Task directions. No pictures should appear in the copy; otherwise retype the entries exactly.

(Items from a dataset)

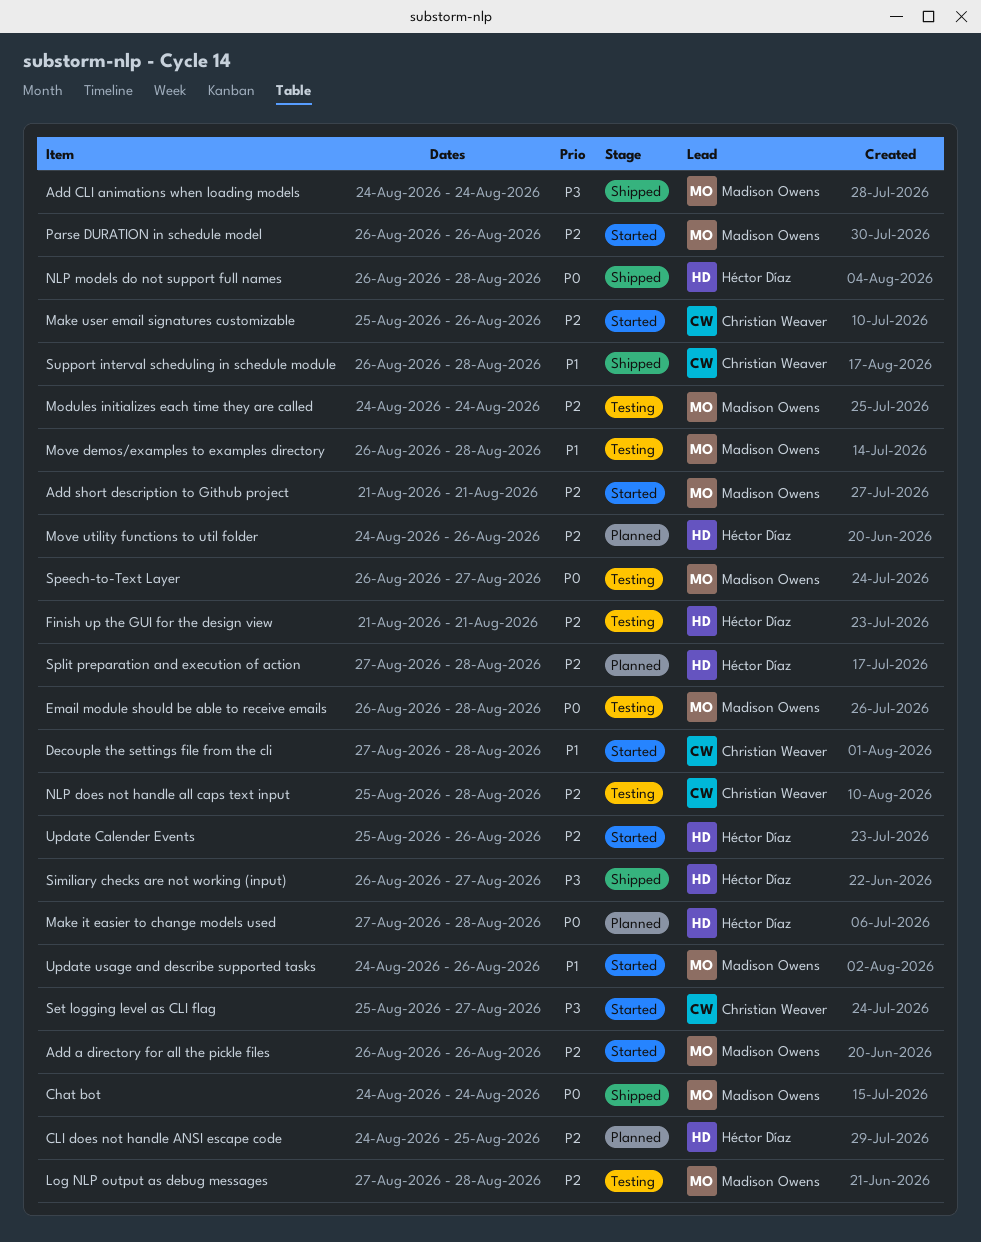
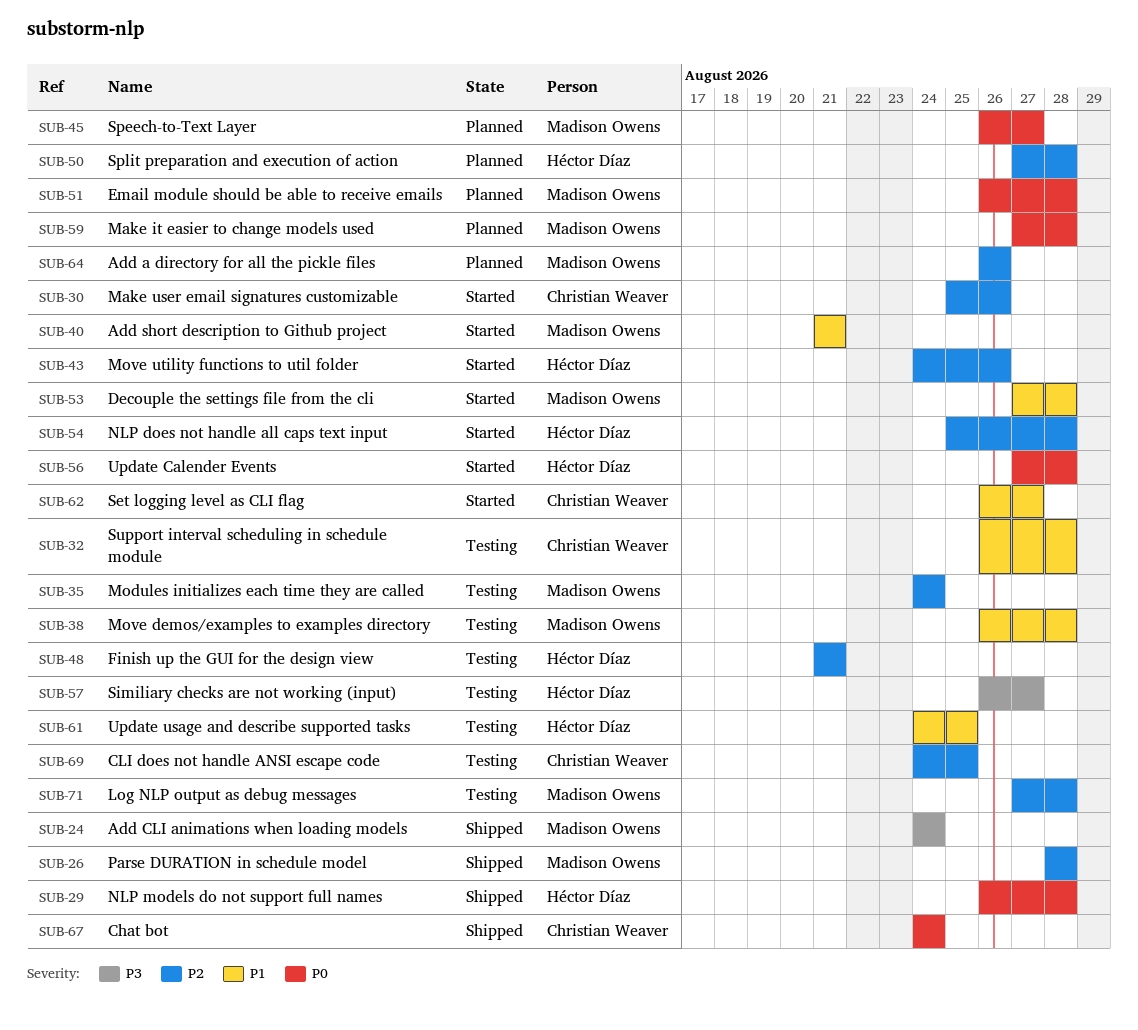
Add a directory for all the pickle files, status: Started -> Planned
Add short description to Github project, priority: P2 -> P1
Chat bot, owner: Madison Owens -> Christian Weaver
CLI does not handle ANSI escape code, status: Planned -> Testing
CLI does not handle ANSI escape code, owner: Héctor Díaz -> Christian Weaver
Decouple the settings file from the cli, owner: Christian Weaver -> Madison Owens
Email module should be able to receive emails, status: Testing -> Planned
Make it easier to change models used, owner: Héctor Díaz -> Madison Owens
Move utility functions to util folder, status: Planned -> Started
NLP does not handle all caps text input, status: Testing -> Started
NLP does not handle all caps text input, owner: Christian Weaver -> Héctor Díaz
Parse DURATION in schedule model, status: Started -> Shipped
Parse DURATION in schedule model, start: Aug 26 -> Aug 28
Parse DURATION in schedule model, due: Aug 26 -> Aug 28
Set logging level as CLI flag, priority: P3 -> P1
Set logging level as CLI flag, start: Aug 25 -> Aug 26
Similiary checks are not working (input), status: Shipped -> Testing
Speech-to-Text Layer, status: Testing -> Planned
Support interval scheduling in schedule module, status: Shipped -> Testing
Update Calender Events, priority: P2 -> P0
Update Calender Events, start: Aug 25 -> Aug 27
Update Calender Events, due: Aug 26 -> Aug 28
Update usage and describe supported tasks, status: Started -> Testing
Update usage and describe supported tasks, owner: Madison Owens -> Héctor Díaz
Update usage and describe supported tasks, due: Aug 26 -> Aug 25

Response box.
Add a directory for all the pickle files, status: Started -> Planned
Add short description to Github project, priority: P2 -> P1
Chat bot, owner: Madison Owens -> Christian Weaver
CLI does not handle ANSI escape code, status: Planned -> Testing
CLI does not handle ANSI escape code, owner: Héctor Díaz -> Christian Weaver
Decouple the settings file from the cli, owner: Christian Weaver -> Madison Owens
Email module should be able to receive emails, status: Testing -> Planned
Make it easier to change models used, owner: Héctor Díaz -> Madison Owens
Move utility functions to util folder, status: Planned -> Started
NLP does not handle all caps text input, status: Testing -> Started
NLP does not handle all caps text input, owner: Christian Weaver -> Héctor Díaz
Parse DURATION in schedule model, status: Started -> Shipped
Parse DURATION in schedule model, start: Aug 26 -> Aug 28
Parse DURATION in schedule model, due: Aug 26 -> Aug 28
Set logging level as CLI flag, priority: P3 -> P1
Set logging level as CLI flag, start: Aug 25 -> Aug 26
Similiary checks are not working (input), status: Shipped -> Testing
Speech-to-Text Layer, status: Testing -> Planned
Support interval scheduling in schedule module, status: Shipped -> Testing
Update Calender Events, priority: P2 -> P0
Update Calender Events, start: Aug 25 -> Aug 27
Update Calender Events, due: Aug 26 -> Aug 28
Update usage and describe supported tasks, status: Started -> Testing
Update usage and describe supported tasks, owner: Madison Owens -> Héctor Díaz
Update usage and describe supported tasks, due: Aug 26 -> Aug 25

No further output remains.